IT is a video no one should have to watch, or worse, see spread virally across the Internet — footage of a mother mercilessly beating her child, believed to be no more than five years old.
In the unfortunate video that has drawn the ire of many, the woman is captured flogging the child — whose screams of horror were too much for some to bear — with what appeared to be a belt.
This is the second video to have gone viral since the start of the year in which a parent is seen beating a child.
“Wah mi tell yuh seh? Lef outta company lef outta company. A day time mi send you go school fi do yuh work; work mi send yuh go a school fi do. Mi will kill you. Yuh hear wah mi seh? Stop play wid him,” the obviously enraged mother declared A blow followed each declaration.
Having thrown the child to the ground, the woman continues her assault, saying to the child: “Yuh naah go mek dem shoot mi…Next time a di buckle mi a use,” the woman added, while hitting the child repeatedly in her face.
Desperate for the abuse to stop, the little girl screamed: “Mi a go stop mommy; mi a go stop.”
The 10-minute long video appeared to have been recorded by the child’s older sibling, who at times had to answer questions about her behaviour at school.
Contacted yesterday, minister of state in the Ministry of Education, Youth and Information Floyd Green commented that the authorities had seen the video and that investigations are underway.
“It’s very difficult to watch. I found the video extremely disturbing and very painful when you think about the suffering that the child would have gone through,” Green told the Jamaica Observer in a telephone interview.
He noted that it pointed to a larger problem in society in relation to how Jamaican parents discipline children, what is deemed to be appropriate, and how behavioural changes are communicated.
“I think that all the research shows that the best way to communicate with a child is not through beating. Even watching the video, I think a lot of us would have been thinking how would this help that young child to change her behaviour if that’s what the mother wanted.
“We have legislation that protects our children …and that appears to fall into the remit of cruelty, which a child is protected from under our laws,” Green said.
He noted that the instructions given to the police, as it related to cases like this one, involve them taking firm action against such behaviour from parents and adults.
“This is so our parents, no matter how well meaning they may be, understand that there is a difference between discipline and cruelty and abuse of a child. As such, the matter has been reported to our Child Protection and Family Services Agency and also to the police, who have started their investigations so that we can locate the mother. As a society we have to signal to others that this is unacceptable,” the state minister disclosed.
He added that the ministry had been strengthening the parenting commission in order to have more support and resources for parents to indicate different ways that they can discipline and punish a child.
“It’s something that our new established agency will also be focusing on; hence, we’ve included family services.

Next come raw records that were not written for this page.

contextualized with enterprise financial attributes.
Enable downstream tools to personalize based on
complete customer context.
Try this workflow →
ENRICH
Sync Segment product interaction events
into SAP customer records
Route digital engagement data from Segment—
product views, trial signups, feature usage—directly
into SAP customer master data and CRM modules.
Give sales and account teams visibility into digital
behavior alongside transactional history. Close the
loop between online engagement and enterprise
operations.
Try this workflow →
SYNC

We’ve already started to put together various public service announcements that will help guide our parents on options that they may have and different ways of intervention,” he stated.
He reiterated Prime Minister Andrew Holness’s position that a frank conversation must be had as it relates to whether or not beating is the best form of discipline, and noted that the discussion will soon move to Parliament.
Green said two public forums are planned by the parenting commission to mark the month as parents’ month, as well as to have discussions on the best way forward in terms of disciplining their child.
“The reality is that we do understand that a number of parents do get frustrated and oftentimes it may not be what the child has done, but the reality is that we have a responsibility to protect our children. Frustration cannot be an excuse to abuse a child.
“What parents need to do is to recognise that it’s probably best that they turn to somebody else if they are feeling frustrated in relation to talking about the issues or stress. What I would say to parents is to not try to discipline a child when you are angry, or when you are extremely frustrated, because it may have you go down a path where you may not have necessarily gone under ordinary circumstances. The child is not the way to take out that stress,” he said.